→ THE PROBLEM
Return every one of the following lines verbatim, with nothing altered or left out.

[Dataset records]

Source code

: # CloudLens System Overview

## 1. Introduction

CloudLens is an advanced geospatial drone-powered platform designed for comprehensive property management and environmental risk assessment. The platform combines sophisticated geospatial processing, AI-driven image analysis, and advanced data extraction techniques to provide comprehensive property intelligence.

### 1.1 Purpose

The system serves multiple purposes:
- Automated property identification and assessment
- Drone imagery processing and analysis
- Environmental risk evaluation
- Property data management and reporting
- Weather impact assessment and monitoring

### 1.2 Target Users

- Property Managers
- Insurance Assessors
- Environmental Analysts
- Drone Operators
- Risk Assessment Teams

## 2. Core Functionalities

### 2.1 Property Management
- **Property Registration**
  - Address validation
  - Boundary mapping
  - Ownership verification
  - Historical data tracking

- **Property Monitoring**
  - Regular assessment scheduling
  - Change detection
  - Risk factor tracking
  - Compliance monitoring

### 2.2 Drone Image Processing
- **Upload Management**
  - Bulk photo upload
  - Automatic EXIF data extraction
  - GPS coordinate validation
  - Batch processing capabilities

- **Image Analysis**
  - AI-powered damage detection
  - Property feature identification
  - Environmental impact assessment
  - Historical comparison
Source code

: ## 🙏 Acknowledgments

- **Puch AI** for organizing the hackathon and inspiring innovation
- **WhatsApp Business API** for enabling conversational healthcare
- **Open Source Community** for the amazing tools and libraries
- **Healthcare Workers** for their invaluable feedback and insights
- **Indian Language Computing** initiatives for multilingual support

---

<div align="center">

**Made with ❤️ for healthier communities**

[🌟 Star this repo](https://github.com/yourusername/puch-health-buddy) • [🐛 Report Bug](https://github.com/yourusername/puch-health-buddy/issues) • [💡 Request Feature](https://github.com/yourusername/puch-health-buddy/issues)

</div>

→ EXERCISE SOLUTION
Source code

: # CloudLens System Overview

## 1. Introduction

CloudLens is an advanced geospatial drone-powered platform designed for comprehensive property management and environmental risk assessment. The platform combines sophisticated geospatial processing, AI-driven image analysis, and advanced data extraction techniques to provide comprehensive property intelligence.

### 1.1 Purpose

The system serves multiple purposes:
- Automated property identification and assessment
- Drone imagery processing and analysis
- Environmental risk evaluation
- Property data management and reporting
- Weather impact assessment and monitoring

### 1.2 Target Users

- Property Managers
- Insurance Assessors
- Environmental Analysts
- Drone Operators
- Risk Assessment Teams

## 2. Core Functionalities

### 2.1 Property Management
- **Property Registration**
  - Address validation
  - Boundary mapping
  - Ownership verification
  - Historical data tracking

- **Property Monitoring**
  - Regular assessment scheduling
  - Change detection
  - Risk factor tracking
  - Compliance monitoring

### 2.2 Drone Image Processing
- **Upload Management**
  - Bulk photo upload
  - Automatic EXIF data extraction
  - GPS coordinate validation
  - Batch processing capabilities

- **Image Analysis**
  - AI-powered damage detection
  - Property feature identification
  - Environmental impact assessment
  - Historical comparison
Source code

: ## 🙏 Acknowledgments

- **Puch AI** for organizing the hackathon and inspiring innovation
- **WhatsApp Business API** for enabling conversational healthcare
- **Open Source Community** for the amazing tools and libraries
- **Healthcare Workers** for their invaluable feedback and insights
- **Indian Language Computing** initiatives for multilingual support

---

<div align="center">

**Made with ❤️ for healthier communities**

[🌟 Star this repo](https://github.com/yourusername/puch-health-buddy) • [🐛 Report Bug](https://github.com/yourusername/puch-health-buddy/issues) • [💡 Request Feature](https://github.com/yourusername/puch-health-buddy/issues)

</div>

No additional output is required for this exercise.